Oxford this time, and we have a selection of decapitated beggars in the woods, devil worshippers and the mysterious Bell Man posting treasonous missives around the city. And the small matter of a librarian being shot by a crossbow inside a sealed library. On top of that, a life-changing moment for at least one of the central cast.

Ashdown Forest, Kent, and the outlaw known as the Owlman is terrorising the area. But who is this masked man? And is he the one that put an arrow through the throat of Sir Henry Fitzalan in front of the French delegation. When faced with someone who can kill from a long distance, Corbett will need to watch his back – especially given what happened at the end of the previous book.

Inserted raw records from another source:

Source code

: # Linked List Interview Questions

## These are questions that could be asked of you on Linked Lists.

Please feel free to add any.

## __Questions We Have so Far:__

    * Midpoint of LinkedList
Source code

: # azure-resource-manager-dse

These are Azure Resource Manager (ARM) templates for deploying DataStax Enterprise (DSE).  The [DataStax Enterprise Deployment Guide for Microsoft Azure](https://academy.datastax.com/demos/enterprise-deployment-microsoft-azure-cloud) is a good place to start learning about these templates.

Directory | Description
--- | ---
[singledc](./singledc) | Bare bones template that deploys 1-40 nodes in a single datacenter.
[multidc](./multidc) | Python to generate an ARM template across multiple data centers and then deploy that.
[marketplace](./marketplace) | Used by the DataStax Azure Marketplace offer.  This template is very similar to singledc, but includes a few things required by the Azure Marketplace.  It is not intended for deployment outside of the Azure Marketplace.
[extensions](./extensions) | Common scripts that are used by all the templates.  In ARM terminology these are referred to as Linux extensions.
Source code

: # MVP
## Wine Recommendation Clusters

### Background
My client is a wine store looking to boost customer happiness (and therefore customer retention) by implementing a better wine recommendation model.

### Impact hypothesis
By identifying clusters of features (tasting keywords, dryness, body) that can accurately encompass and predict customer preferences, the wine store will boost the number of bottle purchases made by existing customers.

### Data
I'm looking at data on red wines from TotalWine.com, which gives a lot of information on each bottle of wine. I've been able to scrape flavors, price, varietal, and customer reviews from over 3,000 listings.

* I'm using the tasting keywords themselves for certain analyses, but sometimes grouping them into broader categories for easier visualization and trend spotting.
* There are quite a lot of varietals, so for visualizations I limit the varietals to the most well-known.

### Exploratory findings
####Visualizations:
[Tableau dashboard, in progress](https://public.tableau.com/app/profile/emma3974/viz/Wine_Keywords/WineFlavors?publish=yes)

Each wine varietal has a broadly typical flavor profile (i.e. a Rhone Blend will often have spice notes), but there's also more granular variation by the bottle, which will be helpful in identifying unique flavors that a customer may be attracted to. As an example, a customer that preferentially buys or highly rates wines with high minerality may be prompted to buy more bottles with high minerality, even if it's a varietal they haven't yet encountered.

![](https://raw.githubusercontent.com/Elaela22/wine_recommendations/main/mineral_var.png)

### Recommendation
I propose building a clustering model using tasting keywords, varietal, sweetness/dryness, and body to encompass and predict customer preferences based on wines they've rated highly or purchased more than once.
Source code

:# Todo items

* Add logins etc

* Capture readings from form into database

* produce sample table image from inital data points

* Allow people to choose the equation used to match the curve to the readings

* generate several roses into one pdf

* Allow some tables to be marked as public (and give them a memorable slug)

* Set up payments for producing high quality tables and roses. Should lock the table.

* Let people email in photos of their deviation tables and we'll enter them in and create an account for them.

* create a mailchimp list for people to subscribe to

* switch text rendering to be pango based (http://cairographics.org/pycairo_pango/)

The village of Melford thought the string of murders of young girls was over when they hanged Sir Roger Chapleys. But five years later, the killing starts again – not just young girls, but also the jury who convicted Chapleys. Has his ghost returned for revenge (no) or is there a human hand behind the deaths? (yes). One of the finest in the series.

Set in 1303 in the abbey of St-Martin’s-In-The-Marsh with the senior monks being murdered one by one. Features a locked room mystery – the abbot is found stabbed inside his locked study and many, many more mysterious deaths. A serial killer and a locked room mystery – what more could one ask for?

The Magician's DeathThe secrets of the scholar Roger Bacon are at stake as English and French scholars meet at Corfe Castle to “co-operate” over deciphering Bacon’s journals. But there is a murderer of young girls stalking the countryside and death soon strikes even closer to home.

The Waxman MurdersThe Waxman, a privateer ship, was carrying the Carta Mystriosa, a map leading to an ancient King’s treasure when it was boarded in 1300, but the map disappeared. As it re-appears three years later, Corbett is dispatched to secure it and decode it. Soon the owner of the map and his family have been murdered, but why was the map not taken?

Set in 1304 Essex, Corbett is sent to retrieve a relic from a local manor lord, only to find a mysterious archer killing people seemingly at random. Features a locked room murder – someone is stabbed inside a locked building on an island where the only bridge is under constant guard.

17 The MysteriumChief Justice Walter Evesham has fallen from power, which has set off a chain of brutal murders across London, including his own. The Mysterium, a deadly killer-for-hire, apparently brought to justice by Evesham has returned from the dead and even Hugh Corbett will struggle to stop his vengeance.